- [INSTRUCTIONS]
1 – Answer these questions about the commit page.
(a) How many files does the commit change, and how many additions does it show?
(b) What line is added to NAMESPACE?
(c) What title does the new documentation comment give?
2 – Say whether each statement agrees with the commit page, and quote the words that decide it.
(a) The commit removes some lines.
(b) The NEWS entry notes the addition of smith_waterman_pairwise.
(c) The commit has two parents.
3 – Print the stretch of the commit page from "S3method(print,smith_waterman)" through "importFrom(Rcpp,evalCpp)".

- [EXCERPT TO READ]
- - -
Add smith_waterman_pairwise

DIGI-VUB · Apr 23, 2020 · 6de82d3 · 6de82d3
1 parent 1f41503
commit 6de82d3
Show file tree

Hide file tree

Showing 4 changed files with 124 additions and 0 deletions.
diff --git a/NAMESPACE b/NAMESPACE
@@ -3,6 +3,7 @@
 S3method(as.data.frame,smith_waterman)
 S3method(print,smith_waterman)
 export(smith_waterman)
+export(smith_waterman_pairwise)
 export(tokenize_letters)
 export(tokenize_spaces_punct)
 importFrom(Rcpp,evalCpp)

diff --git a/NEWS.md b/NEWS.md
@@ -2,6 +2,7 @@
 
 - Fix mismatch between R and Rcpp version of smith_waterman in case of an alignment with 1 letter/word only
 - Also return similarity score to a and b individually instead of only to the shortest string. These 2 measurements are now also returned by as.data.frame.smith_waterman
+- Added smith_waterman_pairwise
 
 ### CHANGES IN text.alignment VERSION 0.1.0
 

diff --git a/R/smith_waterman.R b/R/smith_waterman.R
@@ -438,3 +438,76 @@ as.data.frame.smith_waterman <- function(x, ...){
 
 
 
+
+#' @title Perform multiple alignments using Smith-Waterman
+#' @description Utility function to perform all pairwise combinations of alignments between text.
- - -
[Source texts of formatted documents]
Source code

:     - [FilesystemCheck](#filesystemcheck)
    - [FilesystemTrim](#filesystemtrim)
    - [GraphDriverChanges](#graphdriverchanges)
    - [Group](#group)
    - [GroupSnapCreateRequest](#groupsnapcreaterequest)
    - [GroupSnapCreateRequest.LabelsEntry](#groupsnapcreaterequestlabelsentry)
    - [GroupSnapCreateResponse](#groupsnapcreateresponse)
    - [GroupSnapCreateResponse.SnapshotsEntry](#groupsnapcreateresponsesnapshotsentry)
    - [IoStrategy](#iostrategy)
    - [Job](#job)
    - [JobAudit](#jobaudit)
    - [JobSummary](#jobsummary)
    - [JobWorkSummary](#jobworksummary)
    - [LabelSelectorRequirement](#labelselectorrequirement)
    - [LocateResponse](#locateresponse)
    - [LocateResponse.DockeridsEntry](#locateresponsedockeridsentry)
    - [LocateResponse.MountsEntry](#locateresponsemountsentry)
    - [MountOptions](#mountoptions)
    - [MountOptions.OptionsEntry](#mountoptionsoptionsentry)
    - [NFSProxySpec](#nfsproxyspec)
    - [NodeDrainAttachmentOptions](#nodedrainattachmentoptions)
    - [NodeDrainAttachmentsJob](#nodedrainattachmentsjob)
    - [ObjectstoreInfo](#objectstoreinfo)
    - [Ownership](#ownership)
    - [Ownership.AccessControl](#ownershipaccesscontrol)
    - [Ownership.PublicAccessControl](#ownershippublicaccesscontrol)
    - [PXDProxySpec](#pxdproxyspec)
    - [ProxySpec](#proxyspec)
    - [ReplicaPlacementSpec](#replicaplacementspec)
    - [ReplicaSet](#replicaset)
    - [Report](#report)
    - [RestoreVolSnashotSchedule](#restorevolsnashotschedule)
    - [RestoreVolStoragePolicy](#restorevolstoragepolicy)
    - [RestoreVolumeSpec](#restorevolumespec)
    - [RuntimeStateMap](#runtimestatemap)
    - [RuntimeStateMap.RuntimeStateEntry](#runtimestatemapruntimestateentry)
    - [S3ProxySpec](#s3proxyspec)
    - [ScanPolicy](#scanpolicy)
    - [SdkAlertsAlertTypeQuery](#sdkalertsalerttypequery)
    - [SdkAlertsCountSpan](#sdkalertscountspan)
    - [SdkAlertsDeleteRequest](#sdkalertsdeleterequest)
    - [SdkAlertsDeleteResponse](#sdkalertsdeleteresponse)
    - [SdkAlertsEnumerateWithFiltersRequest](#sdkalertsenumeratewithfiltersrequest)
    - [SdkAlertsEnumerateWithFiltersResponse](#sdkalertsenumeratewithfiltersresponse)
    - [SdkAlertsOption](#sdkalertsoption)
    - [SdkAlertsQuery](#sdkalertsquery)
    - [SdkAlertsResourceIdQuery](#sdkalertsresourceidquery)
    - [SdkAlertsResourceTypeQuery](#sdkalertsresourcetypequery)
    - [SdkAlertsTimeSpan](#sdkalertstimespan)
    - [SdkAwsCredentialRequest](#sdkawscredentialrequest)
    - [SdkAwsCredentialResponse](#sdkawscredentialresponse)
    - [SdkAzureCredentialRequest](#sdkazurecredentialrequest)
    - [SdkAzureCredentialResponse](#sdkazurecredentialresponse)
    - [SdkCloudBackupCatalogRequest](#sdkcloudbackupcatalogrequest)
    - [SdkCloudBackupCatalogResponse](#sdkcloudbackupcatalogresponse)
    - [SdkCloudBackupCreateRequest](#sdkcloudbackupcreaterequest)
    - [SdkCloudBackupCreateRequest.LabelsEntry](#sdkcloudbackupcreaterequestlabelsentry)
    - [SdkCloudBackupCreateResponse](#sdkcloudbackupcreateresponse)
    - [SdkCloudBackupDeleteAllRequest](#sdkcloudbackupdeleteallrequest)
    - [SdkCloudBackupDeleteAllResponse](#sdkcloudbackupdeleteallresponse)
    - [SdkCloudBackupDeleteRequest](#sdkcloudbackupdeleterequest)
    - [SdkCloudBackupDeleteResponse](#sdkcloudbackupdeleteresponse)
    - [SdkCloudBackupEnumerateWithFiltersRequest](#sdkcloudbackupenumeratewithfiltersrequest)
- - -
- [SOLUTIONS IN ORDER]
1 –
(a) 4 changed files, with 124 additions.
(b) export(smith_waterman_pairwise)
(c) Perform multiple alignments using Smith-Waterman

2 –
(a) No: "124 additions and 0 deletions"
(b) Yes: "Added smith_waterman_pairwise"
(c) No: "1 parent 1f41503"

3 –
S3method(print,smith_waterman)
 export(smith_waterman)
+export(smith_waterman_pairwise)
 export(tokenize_letters)
 export(tokenize_spaces_punct)
 importFrom(Rcpp,evalCpp)